You can uncomment report_memory on unix like systems to get a memory
report on each pass through the loop, and switch out fromarray vs
frombuffer to compare your function with mine

On a related note, below I'm pasting in a representative section the
code I am currently using in fromarray for MxNx3 and MxNx4 arrays --
any obvious performance gains to be had here numerix gurus?

Another suggestion for Nicholas -- perhaps you want to support MxN,
MxNx3 and MxNx4 arrays in your frombuffer function?

And a final question -- how are you getting your function into the
matplotlib image pipeline. Did you alter the image.py
AxesImage.set_data function to test whether A is a buffer object? If
so, you might want to post these changes to the codebase as well.

// some fromarray code

   //PyArrayObject *A = (PyArrayObject *) PyArray_ContiguousFromObject(x.ptr(), PyArray_DOUBLE, 2, 3);
  PyArrayObject *A = (PyArrayObject *) PyArray_FromObject(x.ptr(), PyArray_DOUBLE, 2, 3);

    int rgba = A->dimensions[2]==4;
    double r,g,b,alpha;
    int offset =0;
    
    for (size_t rownum=0; rownum<imo->rowsIn; rownum++) {
      for (size_t colnum=0; colnum<imo->colsIn; colnum++) {
  offset = rownum*A->strides[0] + colnum*A->strides[1];
  r = *(double *)(A->data + offset);
  g = *(double *)(A->data + offset + A->strides[2] );
  b = *(double *)(A->data + offset + 2*A->strides[2] );
   
  if (rgba)
    alpha = *(double *)(A->data + offset + 3*A->strides[2] );
  else
    alpha = 1.0;
  
  *buffer++ = int(255*r); // red
  *buffer++ = int(255*g); // green
  *buffer++ = int(255*b); // blue
  *buffer++ = int(255*alpha); // alpha
  
      }
    }

## ... and here is the profile script ....

import sys, os, time, gc

from matplotlib._image import fromarray, fromarray2, frombuffer
from matplotlib.numerix.mlab import rand
from matplotlib.numerix import UInt8

def report_memory(i):
    pid = os.getpid()
    a2 = os.popen('ps -p %d -o rss,sz' % pid).readlines()
    print i, ' ', a2[1],
    return int(a2[1].split()[1])

N = 1024
#X2 = rand(N,N)
#X3 = rand(N,N,3)
X4 = rand(N,N,4)

start = time.time()

b4 = (X4*255).astype(UInt8).tostring()
for i in range(50):

    im = fromarray(X4, 0)
    #im = frombuffer(b4, N, N, 0)
    #val = report_memory(i)

end = time.time()
print 'elapsed: %1.3f'%(end-start)

Thanks for the suggestions and patch. I incorporated frombuffer and
have been testing it. I've been testing the performance of frombuffer
vs fromarray, and have seen some 2-3x speedups but nothing like the
numbers you are reporting. [Also, I don't see any detectable memory
leaks so I don't think you have any worries there]

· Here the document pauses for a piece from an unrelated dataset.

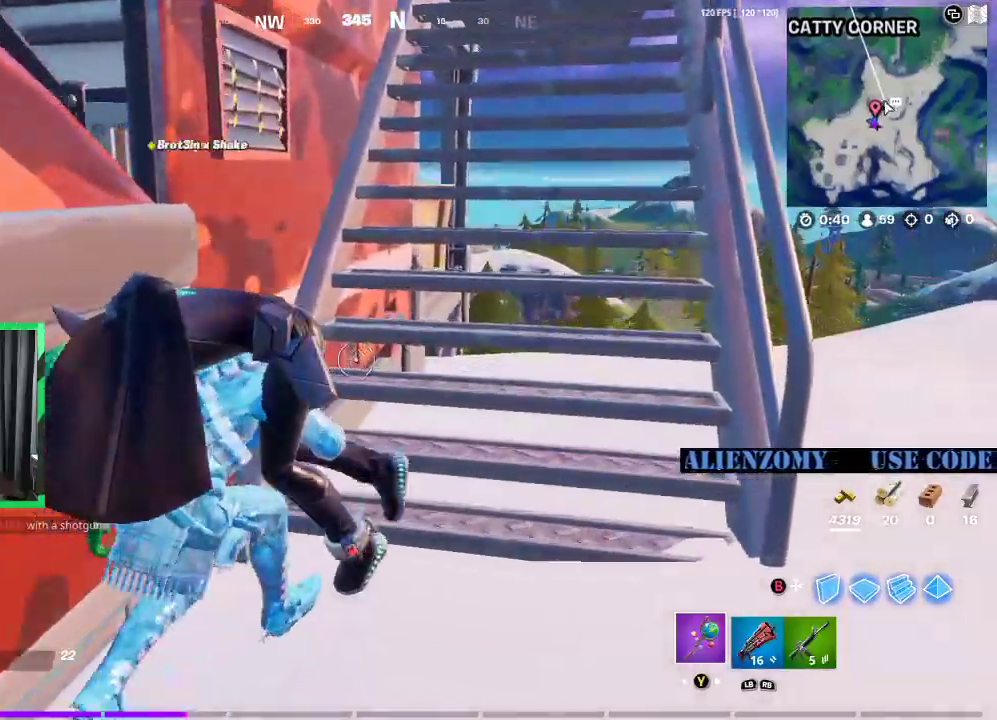
{"buttons": [], "left_stick": "center", "right_stick": "center", "events": []}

That kind of speed up is probably more realistic - I probably made a
greater number of optimisations to the python buffer code than to the
numerix code (which I only remembered after posting my first message).
Performance do gains seem greater where memory is limited though as the
reduced memory consumption means less swapping, in cases where the
reduced memory consumption avoids swapping altogether they are, of
course, huge.

Here is the test script I am using - does this look like a fair test?

It seems to be a fair test - I'd have created the string buffer outside
of the timing (as in reality you wouldn't go through that step) but as
it should be a fairly quick conversion it shouldn't matter too much.

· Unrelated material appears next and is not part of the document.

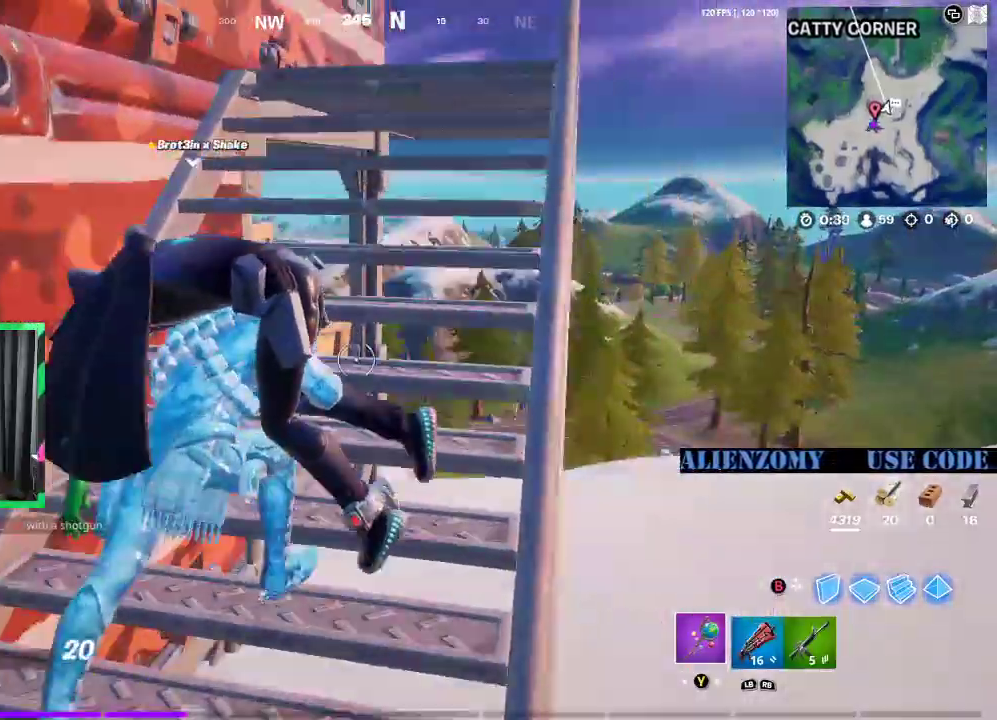
{"buttons": [], "left_stick": "center", "right_stick": "center", "events": []}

Another suggestion for Nicholas -- perhaps you want to support MxN,
MxNx3 and MxNx4 arrays in your frombuffer function?

I could do - the main reason I don't particularly want to is that a
compiler should be able to more easily optimise a simple for(i,i<j,i++)
loop than a series of nested loops and other instructions. As this code
is only really of use where performance is particularly important I'd
rather keep performance as high as possible - it's easy to generate
buffers in whatever format is necessary.

My suggestion for improved performance would be to allow the Image class
to work directly on the buffer passed to the generator function - I've
started implementing this in c++. Going with this approach should
improve speed further and again conserve memory for very large images -
and (without making other changes to the Image class) would require that
rgba rather than rgb or intensity was used as an input.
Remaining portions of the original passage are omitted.